妻と子供達の苦労


妻からは自然に当時の苦労話が出てきた。上の娘が下高井戸小学校に転校し、下の長男は近くの幼稚園に入る事になったのだが行きたがらず毎朝泣くのを無理やり手を引いて行ったと云う。それまでに既に何回も転校を繰り返していて折角仲良しが出来た友達と引き離されたのだから余程悲しい想いをしたのだろう。


自分の勤務は池袋、それまで北陸二ヶ店、名古屋で一ヶ店と勤務先が変り、父兄会等にも一度も出た事もなかった。まして池袋時代は朝食もそこそこ、土日もなく、その日のうちに帰った記憶もない。

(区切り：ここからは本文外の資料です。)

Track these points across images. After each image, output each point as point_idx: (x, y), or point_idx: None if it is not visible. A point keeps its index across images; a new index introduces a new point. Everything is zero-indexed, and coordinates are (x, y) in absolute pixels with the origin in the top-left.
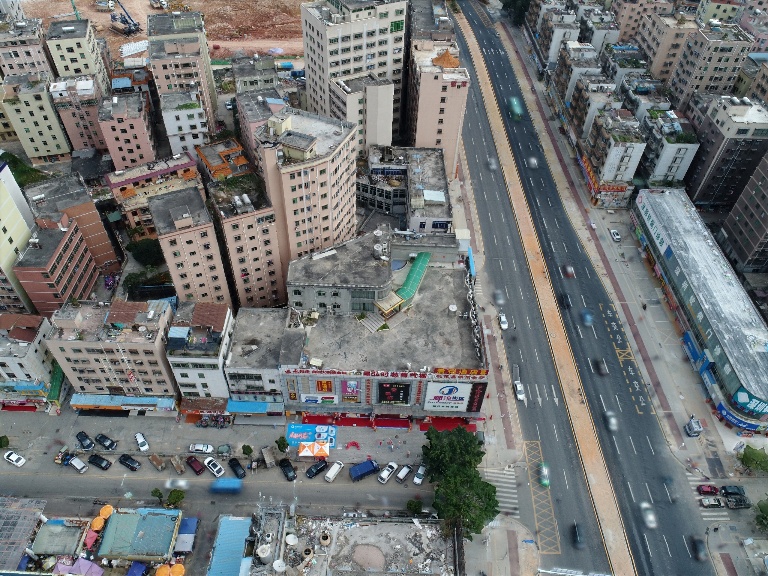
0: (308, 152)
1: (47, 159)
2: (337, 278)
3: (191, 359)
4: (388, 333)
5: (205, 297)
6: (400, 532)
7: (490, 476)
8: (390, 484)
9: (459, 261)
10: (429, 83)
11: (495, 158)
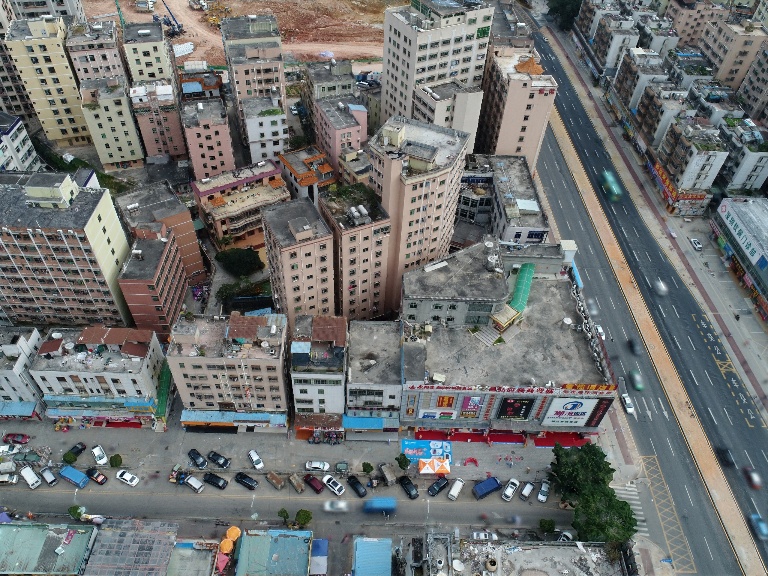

だからどうして子供達を育ってくれたものか、今でもたまに見る夢の中の子供達もせいぜいが「ヨチヨチ歩き」で止っている。


その頃だったか「転勤で各地にたくさん友達が出来てかえって良いじゃーないか、転勤も悪くないぞ」と云ったことがあった、あの時子供達は部屋に閉じこもり顔も見せなかった事もあったっけ。それを妻が何とかなだめるのに苦労をした、とのこと。街中の公園ベンチで暫し妻の想い出話に耳を傾けつつ今更ながら苦労の一端に思いを馳せた。